### TEXT SEGMENT ###
Pressure-induced unfolding and aggregation of the proteins in whey protein concentrate solutions

Abstract

Whey protein concentrate solutions (12% w/v, pH 6.65 ± 0.05) were pressure treated at 800 MPa for 20-120 min and then examined using size exclusion chromatography (SEC), small deformation rheology, transmission electron microscopy, and various types of one-dimensional (1D) and two-dimensional (2D) polyacrylamide gel electrophoresis (PAGE). The pressure-treated samples showed a time-dependent loss of native whey proteins by SEC and 1D PAGE and a corresponding increase in non-native proteins and protein aggregates of different sizes. These aggregates altered the viscosity and opacity of the samples and were shown to be cross-linked by intermolecular disulfide bonds and by noncovalent interactions using 1D PAGE [alkaline (or native), sodium dodecyl sulfate (SDS), and SDS of reduced samples (SDS R)] and 2D PAGE (native:SDS and SDS:SDSR). The sensitivity of the major whey proteins to pressure was in the order β-lactoglobulin B (β-LG B) > β-LG A > bovine serum albumin (BSA) > α-lactalbumin (α-LA), and the large internal hydrophobic cavity of β-LG may have been partially responsible for its sensitivity to high-pressure treatments. It seemed likely that, at 800 MPa, the formation of a β-LG disulfide-bonded network preceded the formation of disulfide bonds between α-LA or BSA and β-LG to form multiprotein aggregates, possibly because the disulfide bonds of α-LA and BSA are less exposed than those of β-LG either during or after pressure treatment. It may be possible that intermolecular disulfide bond formation occurred at high pressure and that hydrophobic association became important after the high-pressure treatment. © 2005 American Chemical Society.
###
- [PROBLEM SET]
- A) According to the whey protein abstract, why might the β-LG disulfide-bonded network have formed before α-LA or BSA bonded to β-LG?
- B) In the whey protein abstract, what pressure were the whey protein concentrate solutions treated at, and for how long?
### DATA UNDER STUDY ###
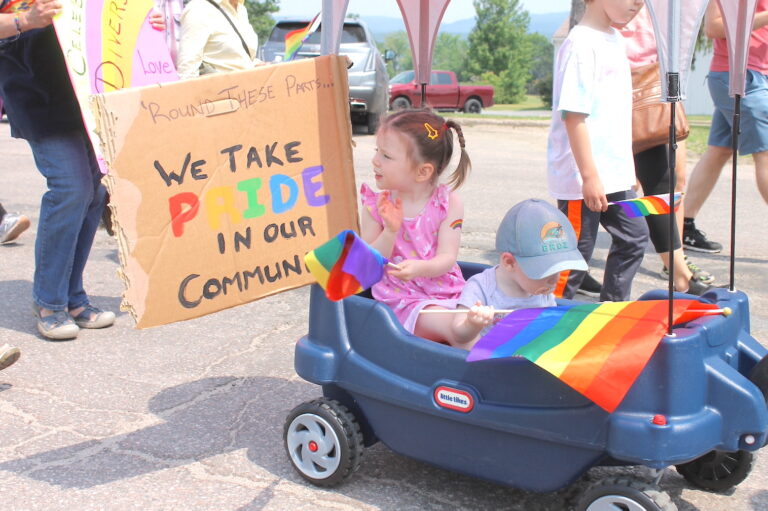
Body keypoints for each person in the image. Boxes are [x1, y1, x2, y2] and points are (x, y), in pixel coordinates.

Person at [0, 0, 115, 340]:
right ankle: (49, 302)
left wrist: (147, 28)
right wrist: (25, 20)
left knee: (94, 192)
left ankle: (74, 297)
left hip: (88, 92)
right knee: (71, 188)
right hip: (38, 94)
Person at [547, 0, 649, 302]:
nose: (638, 3)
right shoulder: (580, 45)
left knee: (634, 237)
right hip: (583, 177)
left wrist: (628, 171)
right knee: (575, 256)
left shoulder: (615, 39)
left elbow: (614, 118)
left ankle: (610, 313)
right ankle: (546, 318)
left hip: (614, 175)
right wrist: (589, 177)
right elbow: (574, 117)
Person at [618, 7, 712, 295]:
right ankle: (572, 271)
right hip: (621, 79)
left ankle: (678, 270)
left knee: (666, 185)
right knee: (618, 192)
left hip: (656, 78)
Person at [360, 108, 471, 346]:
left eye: (386, 156)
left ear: (423, 171)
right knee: (457, 327)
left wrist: (422, 268)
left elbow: (447, 257)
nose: (375, 161)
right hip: (403, 300)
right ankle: (477, 375)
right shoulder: (376, 205)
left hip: (448, 292)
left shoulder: (448, 203)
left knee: (481, 314)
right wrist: (390, 232)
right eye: (376, 151)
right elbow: (365, 266)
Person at [683, 0, 768, 253]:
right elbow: (714, 28)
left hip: (751, 76)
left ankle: (684, 225)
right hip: (741, 77)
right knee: (765, 155)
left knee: (719, 150)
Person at [451, 199, 588, 350]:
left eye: (558, 270)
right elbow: (458, 335)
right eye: (544, 271)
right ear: (509, 262)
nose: (555, 280)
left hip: (528, 357)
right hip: (491, 362)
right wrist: (472, 324)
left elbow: (550, 328)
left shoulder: (542, 289)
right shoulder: (481, 287)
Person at [175, 0, 262, 80]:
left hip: (248, 89)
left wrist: (256, 64)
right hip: (221, 94)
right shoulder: (198, 9)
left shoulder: (241, 9)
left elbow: (236, 56)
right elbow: (187, 71)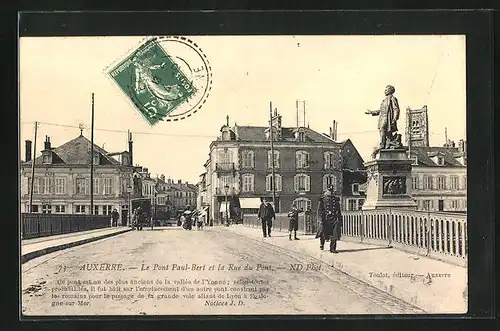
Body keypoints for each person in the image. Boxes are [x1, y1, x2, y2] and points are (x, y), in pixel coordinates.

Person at [365, 85, 401, 151]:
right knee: (383, 131)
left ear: (390, 91)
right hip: (382, 118)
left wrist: (395, 118)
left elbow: (396, 109)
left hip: (387, 119)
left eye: (386, 90)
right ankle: (387, 144)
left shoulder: (392, 98)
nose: (385, 91)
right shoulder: (384, 100)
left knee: (383, 129)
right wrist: (371, 112)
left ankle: (382, 145)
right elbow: (381, 111)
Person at [316, 185, 343, 253]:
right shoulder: (322, 199)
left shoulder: (336, 199)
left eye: (331, 191)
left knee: (335, 233)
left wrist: (340, 220)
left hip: (334, 219)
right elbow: (319, 210)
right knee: (323, 233)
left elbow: (338, 211)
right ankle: (322, 244)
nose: (330, 193)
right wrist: (320, 220)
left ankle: (332, 248)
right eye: (329, 191)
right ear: (326, 191)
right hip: (325, 219)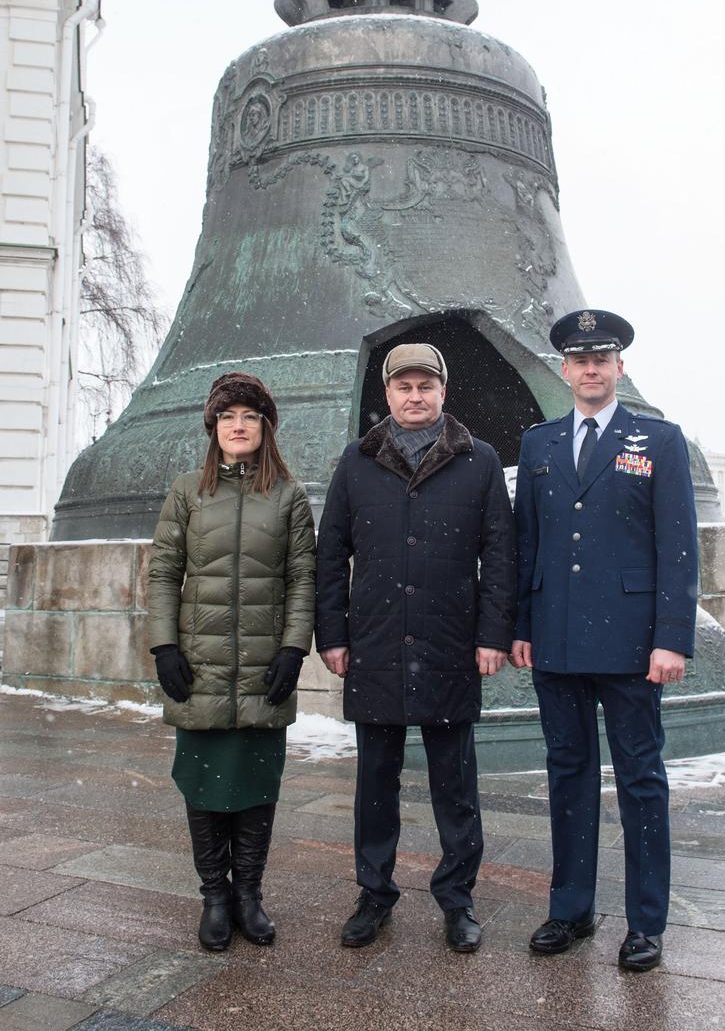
###
- [SOLUTIONS PER TASK]
- A) The abstract suggests that the disulfide bonds of α-LA and BSA are less exposed than those of β-LG, either during or after pressure treatment. This is why the β-LG network likely formed first, before α-LA or BSA joined with β-LG in multiprotein aggregates.

- B) 800 MPa for 20-120 min.